Prior to completion of the report and any resulting contest 
proceedings, the BLM will allow notice-level operations or approve a 
plan of operations when (1) the operations' purpose is either sampling 
to confirm or corroborate existing mineral exposures physically 
disclosed on the mining claim or complying with assessment work 
requirements, or (2) the operator establishes an acceptable escrow 
account and deposits the appraised value of the substance in that 
account under a payment schedule approved by the agency. If the mineral 
examination report concludes that the substance is salable rather than 
locatable, the BLM will initiate contest proceedings with respect to 
all mining claims on which loctable mineral operations are proposed 
unless the mining claimant elects to relinquish those mining claims. 
Upon the relinquishment of all such mining claims or the U.S. 
Department of the Interior's issuance of a final decision declaring 
those mining claims to be null and void, the operator must complete 
required reclamation but must cease all other operations on the lands 
formerly subject to those mining claims.
    d. The Forest Service is contemplating amending 36 CFR part 228, 
subpart A, to increase consistency with the BLM's regulations governing 
substances that may be salable mineral materials rather than locatable 
minerals. However, since the authority to determine the validity of 
mining claims lies with the Department of the Interior, the amendments 
would need to direct the Forest Service to ask the BLM to initiate 
contest proceedings with respect to mining claims which the Forest 
Service thinks are based upon an improper attempt to appropriate 
salable mineral materials under the mining laws--a process consistent 
with an existing agreement between the Department of the Interior and 
the Department of Agriculture. Do you agree with this approach?
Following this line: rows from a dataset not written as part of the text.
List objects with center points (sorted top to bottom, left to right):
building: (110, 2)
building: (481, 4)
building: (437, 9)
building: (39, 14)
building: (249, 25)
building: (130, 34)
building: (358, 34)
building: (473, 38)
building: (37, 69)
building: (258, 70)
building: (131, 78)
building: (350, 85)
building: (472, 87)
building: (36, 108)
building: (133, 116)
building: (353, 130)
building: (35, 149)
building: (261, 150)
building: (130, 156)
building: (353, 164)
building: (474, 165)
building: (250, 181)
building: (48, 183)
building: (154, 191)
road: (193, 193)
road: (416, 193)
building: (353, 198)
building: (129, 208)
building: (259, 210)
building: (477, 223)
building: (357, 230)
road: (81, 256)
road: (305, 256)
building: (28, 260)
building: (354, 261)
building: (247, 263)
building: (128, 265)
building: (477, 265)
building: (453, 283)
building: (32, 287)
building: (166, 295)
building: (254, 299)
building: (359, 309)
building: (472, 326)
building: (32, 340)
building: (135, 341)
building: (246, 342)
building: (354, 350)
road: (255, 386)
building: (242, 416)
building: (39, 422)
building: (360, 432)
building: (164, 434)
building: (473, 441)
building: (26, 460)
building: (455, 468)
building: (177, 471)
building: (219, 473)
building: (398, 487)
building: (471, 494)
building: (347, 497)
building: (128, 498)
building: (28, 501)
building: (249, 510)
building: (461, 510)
    e. If you do not agree that 36 CFR part 228, subpart A, should be 
amended to increase consistency with the BLM's regulations governing 
substances that may be salable mineral materials rather than locatable 
minerals, please describe the requirements and procedures that you 
think the Forest Service should adopt to help ensure that the public 
interest and the Federal treasury are protected by preventing mineral 
materials from being given away for free contrary to 30 U.S.C. 602 
which requires payment of their fair market value.
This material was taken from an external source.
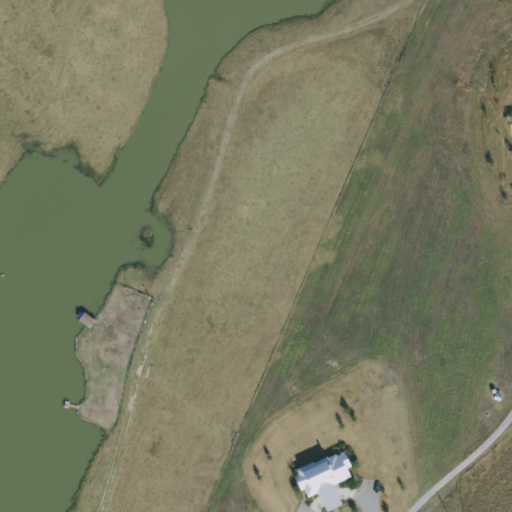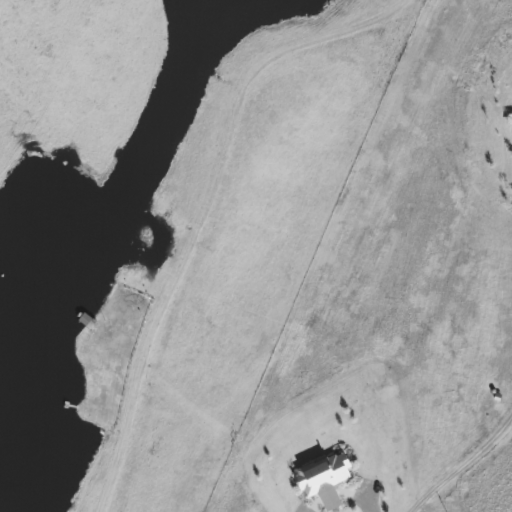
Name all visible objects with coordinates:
road: (462, 464)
    f. If you submitted a proposed plan of operations under 36 CFR part 
228, subpart A, for what you thought was an uncommon variety of sand, 
stone, gravel, pumice, pumicite, cinders, and clay, what issues or 
challenges did you encounter in obtaining, or attempting to obtain, 
Forest Service approval of that plan?

National Environmental Policy Act

    This advance notice also serves as the USDA Forest Service's notice 
of intent to prepare an environmental assessment or environmental 
impact statement pursuant to the National Environmental Policy Act and 
initiates the scoping process for that document. The USDA Forest 
Service requests comments about the potential environmental effects of 
the propsective amendments to its current regulations at 36 CFR part 
228, subpart A, described in this advance notice.
    Regulatory Findings: This advance notice is not a regulatory action 
under Executive Order 13771.

    Dated: August 31, 2018.
Victoria Christiansen,
Interim Chief, USDA, Forest Service.